When a cat or a dog has a nose that appears to be "pushed in," or brachycephalic, they may suffer from breathing problems. According to VCA Animal Hospitals, brachycephalic animals have shorter skull bones than others, which affects the anatomy of their airways and can cause health issues, known as the Brachycephalic Airway Syndrome in Dogs or Cats.  This disorder is caused by upper airway abnormalities, such as elongated soft palates, stenotic or pinched nostrils, and problems with pouches around the voicebox (called everted laryngeal saccules) and small or underdeveloped tracheas.  One or many of these abnormalities may occur together and make it difficult for a cat or dog to breathe.

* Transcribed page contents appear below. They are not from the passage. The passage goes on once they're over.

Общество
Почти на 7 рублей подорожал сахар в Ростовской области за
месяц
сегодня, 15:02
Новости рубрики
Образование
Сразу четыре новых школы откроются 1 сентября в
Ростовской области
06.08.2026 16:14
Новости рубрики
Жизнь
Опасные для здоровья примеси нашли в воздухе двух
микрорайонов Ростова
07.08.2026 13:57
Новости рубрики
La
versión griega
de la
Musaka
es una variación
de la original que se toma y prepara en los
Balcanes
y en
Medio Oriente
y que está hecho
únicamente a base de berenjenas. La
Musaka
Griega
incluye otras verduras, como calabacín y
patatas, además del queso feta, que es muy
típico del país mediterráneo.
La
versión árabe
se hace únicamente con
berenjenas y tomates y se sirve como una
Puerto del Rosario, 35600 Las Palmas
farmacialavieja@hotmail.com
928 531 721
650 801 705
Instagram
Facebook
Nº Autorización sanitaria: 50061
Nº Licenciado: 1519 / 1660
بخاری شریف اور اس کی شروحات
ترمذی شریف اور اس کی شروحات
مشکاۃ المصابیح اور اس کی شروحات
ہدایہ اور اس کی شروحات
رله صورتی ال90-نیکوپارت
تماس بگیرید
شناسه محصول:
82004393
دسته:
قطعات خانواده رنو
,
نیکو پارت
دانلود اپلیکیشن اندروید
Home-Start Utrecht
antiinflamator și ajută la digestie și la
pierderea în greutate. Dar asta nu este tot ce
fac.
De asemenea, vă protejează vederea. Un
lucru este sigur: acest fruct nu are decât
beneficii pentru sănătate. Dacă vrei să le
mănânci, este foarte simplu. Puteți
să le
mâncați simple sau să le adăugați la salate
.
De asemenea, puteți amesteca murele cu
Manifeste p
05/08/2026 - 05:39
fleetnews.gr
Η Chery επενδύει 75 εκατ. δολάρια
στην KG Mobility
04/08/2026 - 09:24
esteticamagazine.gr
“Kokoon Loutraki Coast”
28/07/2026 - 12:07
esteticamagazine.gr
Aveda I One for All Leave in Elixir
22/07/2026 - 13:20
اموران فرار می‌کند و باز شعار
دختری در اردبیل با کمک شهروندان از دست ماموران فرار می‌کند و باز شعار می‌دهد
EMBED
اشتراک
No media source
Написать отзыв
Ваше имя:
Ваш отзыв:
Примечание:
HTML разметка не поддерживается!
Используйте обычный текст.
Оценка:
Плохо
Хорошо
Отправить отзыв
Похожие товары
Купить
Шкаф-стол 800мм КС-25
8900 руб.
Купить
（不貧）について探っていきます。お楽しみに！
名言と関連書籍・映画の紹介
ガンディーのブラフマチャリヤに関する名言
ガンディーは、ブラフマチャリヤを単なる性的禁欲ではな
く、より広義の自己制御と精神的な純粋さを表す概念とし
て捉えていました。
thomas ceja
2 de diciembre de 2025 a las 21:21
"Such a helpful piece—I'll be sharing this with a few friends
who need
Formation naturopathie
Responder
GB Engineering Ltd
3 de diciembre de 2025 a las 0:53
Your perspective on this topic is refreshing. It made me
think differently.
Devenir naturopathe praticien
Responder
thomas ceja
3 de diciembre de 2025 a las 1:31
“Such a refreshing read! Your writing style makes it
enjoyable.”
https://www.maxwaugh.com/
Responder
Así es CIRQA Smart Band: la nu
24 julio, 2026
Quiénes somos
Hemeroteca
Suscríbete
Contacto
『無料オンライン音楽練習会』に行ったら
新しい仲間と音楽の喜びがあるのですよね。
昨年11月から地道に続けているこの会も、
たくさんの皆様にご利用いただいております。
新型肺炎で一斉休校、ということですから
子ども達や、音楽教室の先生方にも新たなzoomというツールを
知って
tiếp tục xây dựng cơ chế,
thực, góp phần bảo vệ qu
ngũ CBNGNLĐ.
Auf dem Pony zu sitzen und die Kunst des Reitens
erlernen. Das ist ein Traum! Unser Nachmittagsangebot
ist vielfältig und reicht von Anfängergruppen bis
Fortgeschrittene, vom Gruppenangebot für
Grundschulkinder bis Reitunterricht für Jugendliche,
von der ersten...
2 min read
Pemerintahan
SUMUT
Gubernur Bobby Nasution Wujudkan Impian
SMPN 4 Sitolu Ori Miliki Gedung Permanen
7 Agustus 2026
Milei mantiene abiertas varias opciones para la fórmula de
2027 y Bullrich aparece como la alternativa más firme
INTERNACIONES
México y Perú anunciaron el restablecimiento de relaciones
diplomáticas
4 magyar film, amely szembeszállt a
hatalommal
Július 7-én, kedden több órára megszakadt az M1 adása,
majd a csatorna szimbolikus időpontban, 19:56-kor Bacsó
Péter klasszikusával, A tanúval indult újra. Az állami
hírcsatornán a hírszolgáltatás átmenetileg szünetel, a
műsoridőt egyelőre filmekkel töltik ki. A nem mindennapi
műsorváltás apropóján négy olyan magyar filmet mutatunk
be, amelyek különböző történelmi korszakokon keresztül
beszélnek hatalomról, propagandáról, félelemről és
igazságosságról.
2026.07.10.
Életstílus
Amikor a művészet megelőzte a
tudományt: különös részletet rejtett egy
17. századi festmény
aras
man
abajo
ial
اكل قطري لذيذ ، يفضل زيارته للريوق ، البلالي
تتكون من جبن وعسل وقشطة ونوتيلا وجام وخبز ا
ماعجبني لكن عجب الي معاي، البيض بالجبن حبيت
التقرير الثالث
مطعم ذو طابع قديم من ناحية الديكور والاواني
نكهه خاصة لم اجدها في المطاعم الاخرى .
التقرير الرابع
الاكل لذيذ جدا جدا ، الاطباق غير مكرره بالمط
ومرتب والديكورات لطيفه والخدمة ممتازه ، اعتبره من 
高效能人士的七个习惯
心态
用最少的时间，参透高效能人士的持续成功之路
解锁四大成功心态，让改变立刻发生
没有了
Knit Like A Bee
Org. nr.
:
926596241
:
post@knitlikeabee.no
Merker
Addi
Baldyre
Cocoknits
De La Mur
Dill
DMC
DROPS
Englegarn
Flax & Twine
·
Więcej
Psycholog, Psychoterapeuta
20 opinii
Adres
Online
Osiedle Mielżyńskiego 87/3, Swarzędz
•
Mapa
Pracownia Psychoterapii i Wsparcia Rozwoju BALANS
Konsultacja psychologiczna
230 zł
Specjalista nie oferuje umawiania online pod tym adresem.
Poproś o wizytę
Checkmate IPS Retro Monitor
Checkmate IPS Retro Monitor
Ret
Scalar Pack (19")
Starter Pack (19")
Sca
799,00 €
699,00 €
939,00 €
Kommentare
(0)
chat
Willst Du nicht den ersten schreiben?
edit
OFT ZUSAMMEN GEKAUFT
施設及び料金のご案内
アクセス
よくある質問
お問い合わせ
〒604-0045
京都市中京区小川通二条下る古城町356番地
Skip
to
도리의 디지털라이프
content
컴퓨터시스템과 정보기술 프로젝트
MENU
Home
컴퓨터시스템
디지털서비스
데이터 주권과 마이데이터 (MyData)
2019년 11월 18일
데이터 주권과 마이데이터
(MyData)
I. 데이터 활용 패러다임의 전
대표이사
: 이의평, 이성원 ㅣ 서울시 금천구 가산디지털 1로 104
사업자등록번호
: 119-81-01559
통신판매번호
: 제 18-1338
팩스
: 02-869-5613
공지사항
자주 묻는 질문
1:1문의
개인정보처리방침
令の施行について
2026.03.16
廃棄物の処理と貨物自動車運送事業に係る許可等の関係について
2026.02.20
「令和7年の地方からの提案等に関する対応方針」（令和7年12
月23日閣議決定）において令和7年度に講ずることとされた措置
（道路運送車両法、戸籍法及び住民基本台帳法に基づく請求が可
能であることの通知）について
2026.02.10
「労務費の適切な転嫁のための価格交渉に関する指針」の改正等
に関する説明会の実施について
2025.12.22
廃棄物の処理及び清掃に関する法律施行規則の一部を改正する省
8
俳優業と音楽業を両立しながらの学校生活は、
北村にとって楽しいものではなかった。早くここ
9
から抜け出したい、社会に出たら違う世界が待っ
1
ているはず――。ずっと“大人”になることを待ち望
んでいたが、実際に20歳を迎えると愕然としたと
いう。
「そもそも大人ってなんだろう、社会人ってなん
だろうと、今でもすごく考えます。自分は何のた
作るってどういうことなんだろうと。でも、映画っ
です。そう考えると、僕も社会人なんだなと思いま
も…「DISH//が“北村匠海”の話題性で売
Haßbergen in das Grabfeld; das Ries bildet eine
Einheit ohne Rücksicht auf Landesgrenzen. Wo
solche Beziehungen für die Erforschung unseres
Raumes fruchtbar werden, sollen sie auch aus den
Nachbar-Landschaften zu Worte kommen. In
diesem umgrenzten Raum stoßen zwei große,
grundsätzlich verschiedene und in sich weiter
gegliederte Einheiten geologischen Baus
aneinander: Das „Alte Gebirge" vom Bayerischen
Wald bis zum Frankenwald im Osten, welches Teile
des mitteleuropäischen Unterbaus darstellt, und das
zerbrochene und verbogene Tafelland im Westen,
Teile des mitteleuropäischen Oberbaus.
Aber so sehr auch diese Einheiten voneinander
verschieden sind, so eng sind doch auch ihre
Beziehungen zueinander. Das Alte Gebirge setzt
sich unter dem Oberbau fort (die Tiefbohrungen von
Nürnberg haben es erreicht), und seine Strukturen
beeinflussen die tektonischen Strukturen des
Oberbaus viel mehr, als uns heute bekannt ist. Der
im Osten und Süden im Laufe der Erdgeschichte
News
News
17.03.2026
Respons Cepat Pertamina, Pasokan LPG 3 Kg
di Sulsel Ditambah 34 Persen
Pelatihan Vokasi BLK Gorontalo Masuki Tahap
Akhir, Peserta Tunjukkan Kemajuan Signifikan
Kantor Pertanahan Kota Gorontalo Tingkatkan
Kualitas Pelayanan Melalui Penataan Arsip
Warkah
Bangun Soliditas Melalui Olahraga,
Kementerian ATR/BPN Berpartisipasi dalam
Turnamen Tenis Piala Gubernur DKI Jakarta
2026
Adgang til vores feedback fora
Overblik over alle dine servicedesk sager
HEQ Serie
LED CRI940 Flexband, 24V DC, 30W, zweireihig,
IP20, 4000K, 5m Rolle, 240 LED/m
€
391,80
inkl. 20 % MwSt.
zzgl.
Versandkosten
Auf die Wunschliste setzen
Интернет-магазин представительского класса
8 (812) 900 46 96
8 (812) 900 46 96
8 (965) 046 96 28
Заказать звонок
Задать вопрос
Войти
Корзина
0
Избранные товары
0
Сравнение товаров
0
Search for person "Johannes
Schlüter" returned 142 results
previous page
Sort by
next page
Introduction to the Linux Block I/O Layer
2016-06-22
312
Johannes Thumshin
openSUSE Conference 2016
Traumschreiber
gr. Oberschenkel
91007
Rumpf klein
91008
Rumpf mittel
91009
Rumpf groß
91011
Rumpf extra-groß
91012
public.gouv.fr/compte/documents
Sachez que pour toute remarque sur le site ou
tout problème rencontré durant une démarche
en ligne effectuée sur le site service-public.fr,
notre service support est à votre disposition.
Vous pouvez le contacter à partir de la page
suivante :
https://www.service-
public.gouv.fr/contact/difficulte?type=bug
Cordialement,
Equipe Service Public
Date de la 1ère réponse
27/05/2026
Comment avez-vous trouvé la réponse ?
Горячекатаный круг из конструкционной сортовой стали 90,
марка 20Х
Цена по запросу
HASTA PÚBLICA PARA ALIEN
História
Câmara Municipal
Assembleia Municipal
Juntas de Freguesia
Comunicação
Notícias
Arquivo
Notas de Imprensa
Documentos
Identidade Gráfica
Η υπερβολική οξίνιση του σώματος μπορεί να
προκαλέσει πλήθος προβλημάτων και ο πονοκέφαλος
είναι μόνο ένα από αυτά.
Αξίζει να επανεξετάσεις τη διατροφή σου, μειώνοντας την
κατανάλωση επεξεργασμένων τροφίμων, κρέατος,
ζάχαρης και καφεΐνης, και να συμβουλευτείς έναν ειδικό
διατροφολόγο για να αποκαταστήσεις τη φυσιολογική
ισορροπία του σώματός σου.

In many instances, cats afflicted with brachycephalic airway syndrome have trouble breathing through their noses, VCA reports. If you notice that your feline companion is breathing through its mouth, you should have your veterinarian examine your pet. Both dogs and cats affected by the Brachycephalic Airway Syndrome often sound congested or snore loudly when they sleep.  They often snort or make loud noises when they are excited or are exercising.  They may be intolerant of activity because of the restrictions to their breathing.

It is crucial to keep affected animals lean—obesity can severely aggravate the signs of the Brachycephaic Airway Syndrome.  Surgery may be necessary in some animals especially if the airways are obstructed enough that cat illness or pet discomfort is a constant worry. The amount and severity of abnormalities plays a major role in how serious the effects are, but owners of brachycephalic animals should play it safe and have a vet check out their furry friends to make sure they are healthy and happy.